Heineken Affinity Award Profile: Akosua Adoma Owusu

2013-03-04
Heineken Affinity Award Profile: Akosua Adoma Owusu

Read all the profiles so far. An initiative through our Tribeca All Access® program, the Affinity Award celebrates emerging and established African-American filmmakers by creating further awareness and dialogue around their work. Learn more here. Along with the Affinity Award winners receiving an initial grant, you can now vote for one filmmaker to win a $20,000 cash award, which will be announced during the 2013 Tribeca Film Festival. Vote here.

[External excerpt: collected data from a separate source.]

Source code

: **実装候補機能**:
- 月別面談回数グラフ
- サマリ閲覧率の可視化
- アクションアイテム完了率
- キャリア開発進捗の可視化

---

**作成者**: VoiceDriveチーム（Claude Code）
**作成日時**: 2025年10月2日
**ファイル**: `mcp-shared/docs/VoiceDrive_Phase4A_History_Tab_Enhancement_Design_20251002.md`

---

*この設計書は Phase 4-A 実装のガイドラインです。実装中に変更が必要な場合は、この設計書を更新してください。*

An American filmmaker of Ghanaian descent, Akosua Adoma Owusu bases her work around personal diaspora, history and cultural representation. Her work has been showcased worldwide, including her award-winning short Drexciya, about an abandoned Olympic-sized public swimming pool and its mythical history. Owusu is currently developing her first feature, Black Sunshine, which looks at a complex love triangle. The project has been selected in Locarno's Open Doors program and found support from the Creative Capital Foundation. Asked what she wants audiences to get out of his filmmaking, Owusu says… "Through my filmmaking, I hope to open audiences up to a new dialogue between the continents of Africa and America; one that incorporates more than just stereotypes, but includes both conventionalized and unconventionalized discourses of race in its service. By creating complex contradictions, I hope that new meaning can emerge and be deposited into the universal consciousness. If I can do this by creating an experience for the audience that enables them to experience what it's like to find oneself, while being foreign in a community, then perhaps I can help that new meaning come to light."